Just have a look to different types of systems and they could integrate/connect.

Application specific backends

With OIDC and oauth you should not only secure the access to your portals, but also the permissions against your backend. With scopes and roles you can manage access to business data in a very fine-grained way and gain a high level of security.

To integrate the token check in your backend we provide a list of interceptors or you use the in-house functions of specific technologies like in spring

Customer Relationship Management

The best way to connect to a CRM system is to use webhooks. Mostly a wrapper service is needed to map data to the data-model of the CRM, switch to SOAP APIs or others.

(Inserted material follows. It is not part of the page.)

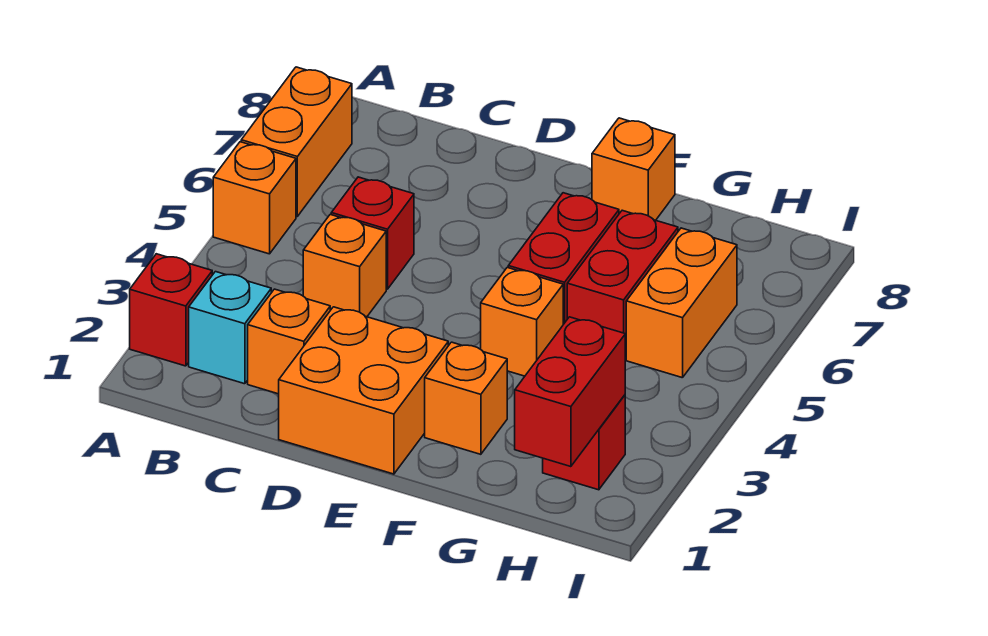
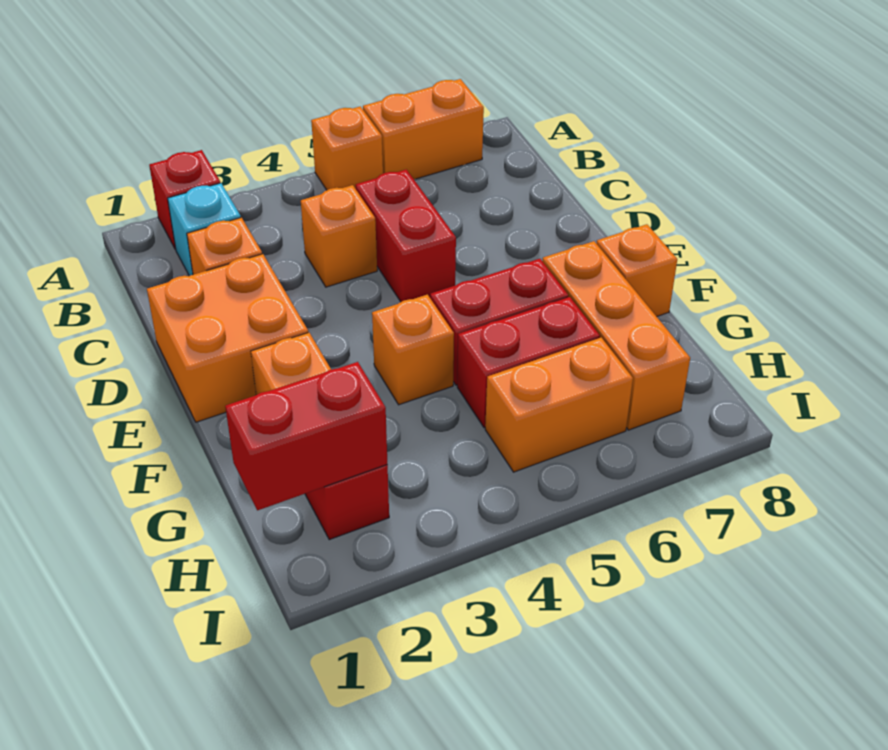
red 1x1 brick [331,177,414,289] -> red 1x2 brick [356,170,456,302]
none -> orange 1x3 brick [542,241,690,430]

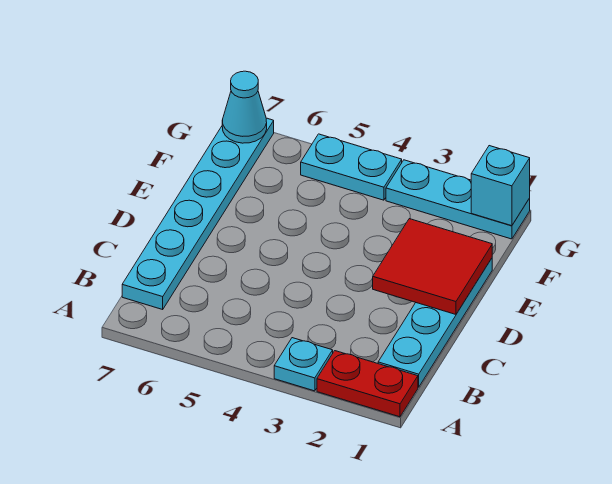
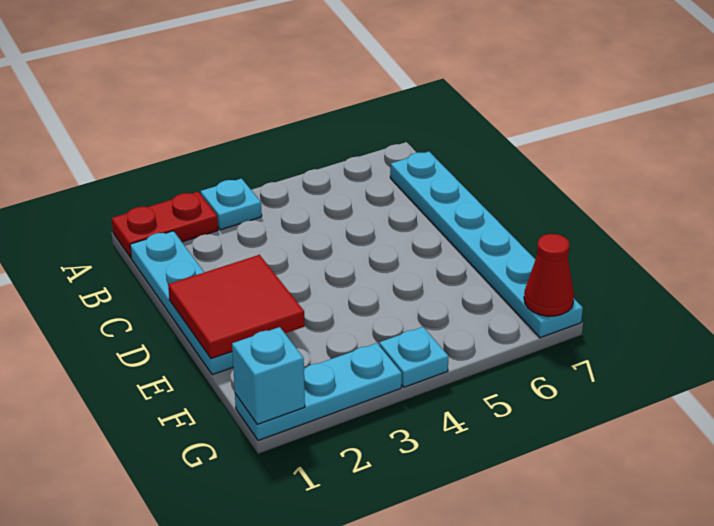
cyan 1x2 plate [301,134,402,200] -> cyan 1x1 plate [379,327,448,387]
cyan 1x1 cone [222,71,267,143] -> red 1x1 cone [524,234,574,316]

In cidaas admin UI you are able to configure multiple endpoints to multiple events. For sure the endpoints should be secured as well, we suggest to use oauth for this, but you could also use an API-key. Go to settings -> Webhook -> Create Webhook

Webhook Management

webhook conf

Marketing Tools

Marketing Tools like Salesforce Marketing Cloud or Emarsys are used to make marketing campaigns, maintain communication templates and more. It makes sense to reuse these systems and connect them to cidaas, too. see RestAPI Provider

The cidaas consent management could also be used for newsletter consents, which be transferred to the marketing tool. This consents could be shown in the user profile and can be updated by the end user.

To change the communication provider in cidaas you first have to create one. Go to settings -> Communication Provider -> E-Mail -> Add new E-Mail Provider. Afterwards you need to select this provider in your templates. Besides REST you could also configure SMTP or others.

provider conf

Reporting Tools

cidaas provides a huge bunch of different reports, but often there are little differences to the needs of all our customers, so that we cannot meet all of them. We suggest filling a reporting tool with all interesting data and create your own filters and views.